Uncle Joe decided to go with the eleven goons that had reams of evidence against them and come back later to indict the others another day. I suspect that was a mistake on his part because it allowed them to re-group and attack us with the car bombs which was a cowardly way to get rid of your enemy. The crime scene on the bridge was compromised from the very beginning because there was really no alternative route to cross the East River other than the Williamsburg bridge and that one was getting a makeover with most of the lanes shut down for the next two months. They gave short shrift to the forensic team and scooped up the remains of the car with occupants still inside and moved them down to the impound yard downtown for analysis.

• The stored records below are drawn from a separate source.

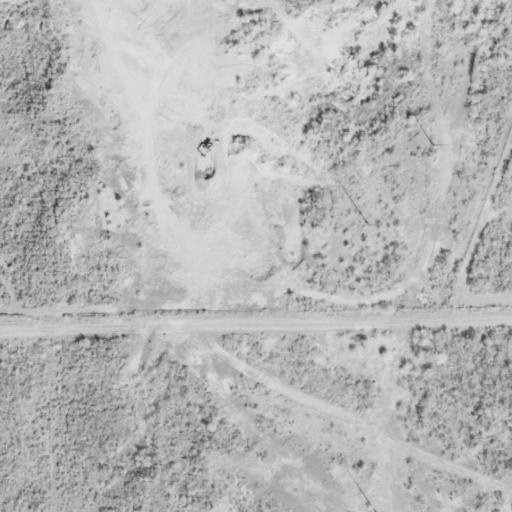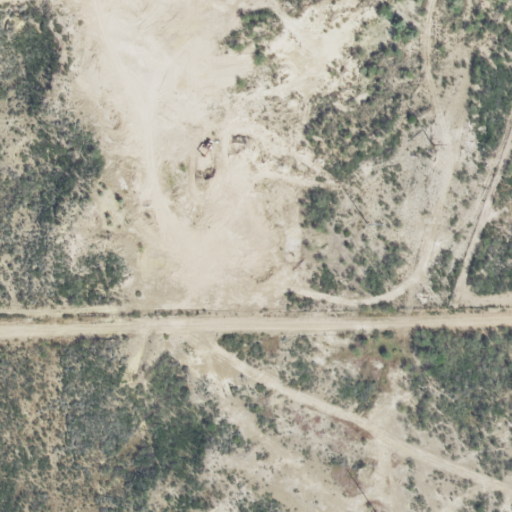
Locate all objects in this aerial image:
power tower: (433, 143)
power tower: (367, 225)
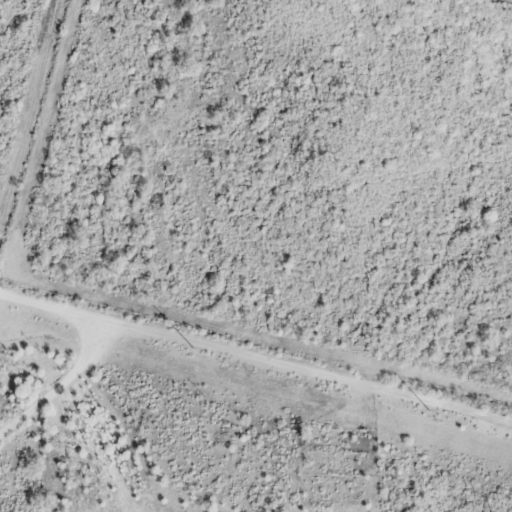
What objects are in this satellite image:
power tower: (192, 348)
road: (256, 356)
power tower: (431, 409)
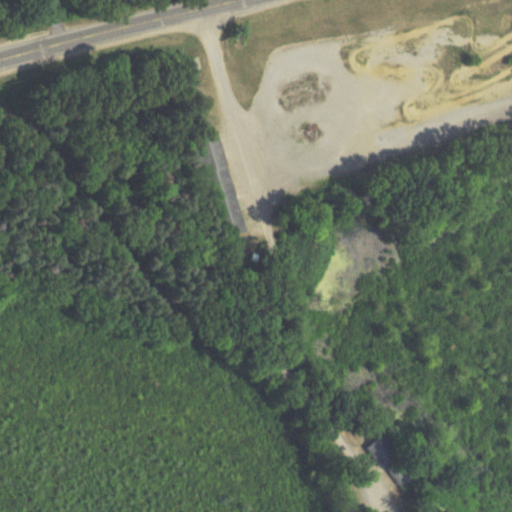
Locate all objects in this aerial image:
road: (119, 30)
building: (212, 184)
road: (269, 266)
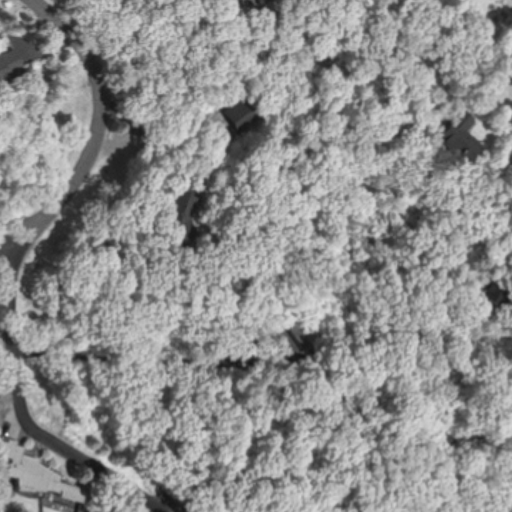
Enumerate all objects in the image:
building: (10, 64)
road: (489, 103)
building: (233, 119)
building: (460, 138)
building: (183, 218)
road: (22, 228)
road: (26, 271)
building: (495, 293)
building: (260, 349)
road: (122, 362)
building: (36, 473)
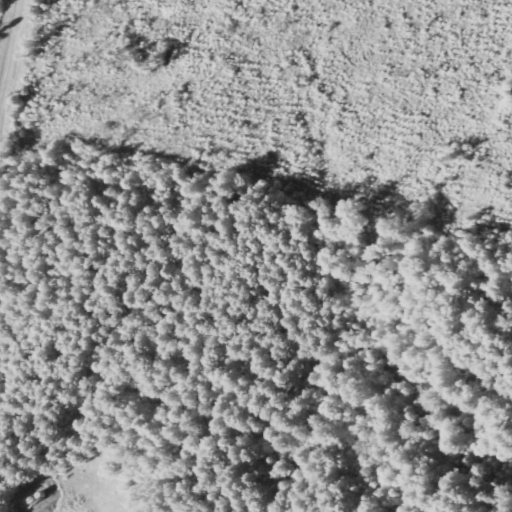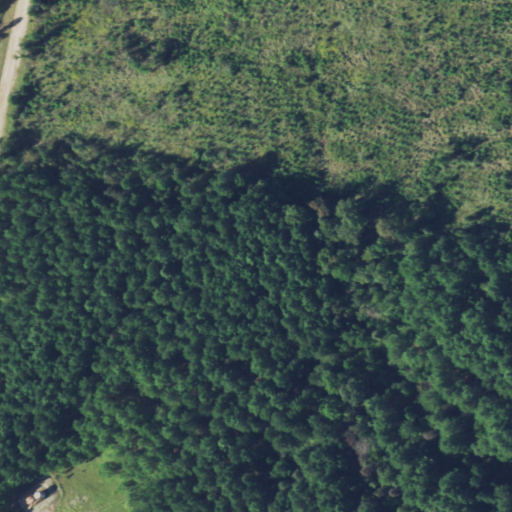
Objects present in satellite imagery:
road: (14, 60)
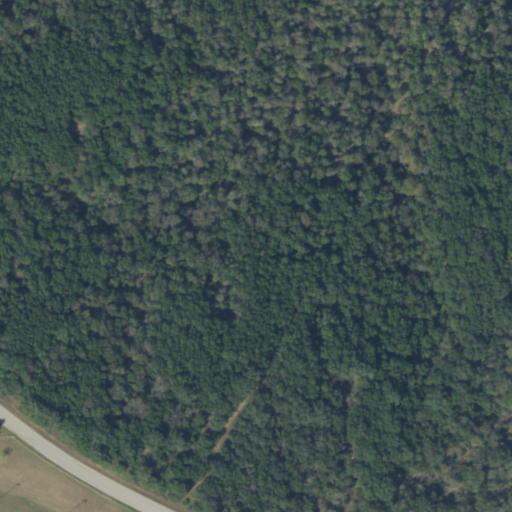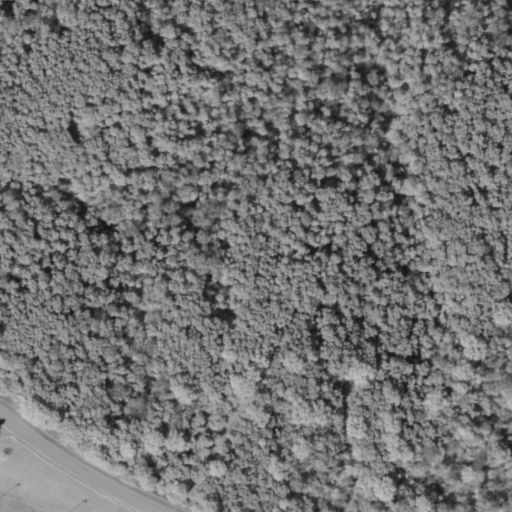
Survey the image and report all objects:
park: (256, 256)
road: (72, 470)
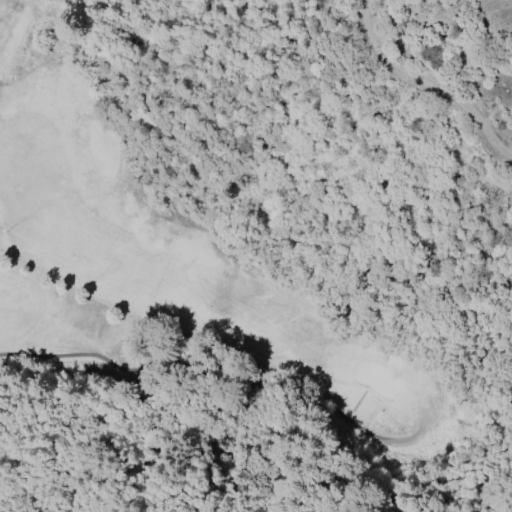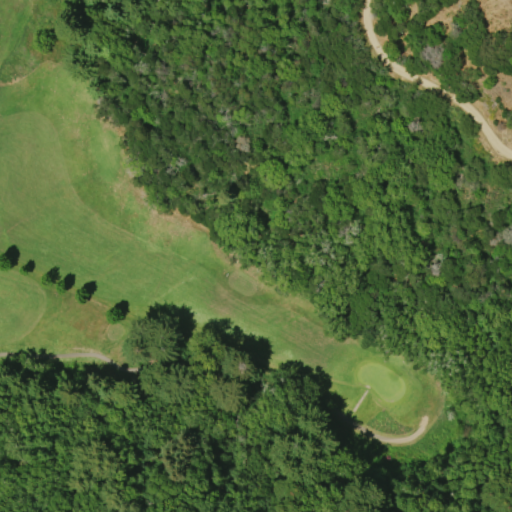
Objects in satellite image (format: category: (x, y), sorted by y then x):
road: (424, 85)
park: (160, 280)
park: (376, 371)
road: (215, 390)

We were just recovering from that debacle when I stood at my window and watched my wife blasted to kingdom come by a blast that threw the entire vehicle about twenty feet into the air. We all made the funeral and sent Joe off to the sound of the bagpipes and buried him out in Queens next to all our relatives that had immigrated to this county from the Emerald Isle.
Of course, all of the top brass were there and condolences were mostly sincere.
It took almost a week and a half for things to get back to normal and then we had the other side of the story with the blast that made me a widower with a small baby to look out for.
At least the baby and the nanny and her little girl were out of the frying pan and in the suburbs where crime was rare and mostly of the white collar kind that seldom used violence to achieve an end.
I finally got myself squared away and looked at my ugly mug in the mirror.
Good!
I had been successful at staying away from the booze except for a shot at my Uncle’s funeral when it was almost impossible to refuse as his final send-off.
My Julie’s funeral was more of a formal affair without the bagpipes or the tearful toasts that always cropped up at Irish funerals. Even her wayward sister showed up with the ring in her nose and the attitude that pissed me off with a single glance.
It was all choreographed perfectly and the thing was over in one hour and twenty minutes from start to finish. The short drive out to queens was not a hassle because we had a line of limos to take us there and back and it was primarily family and close friends.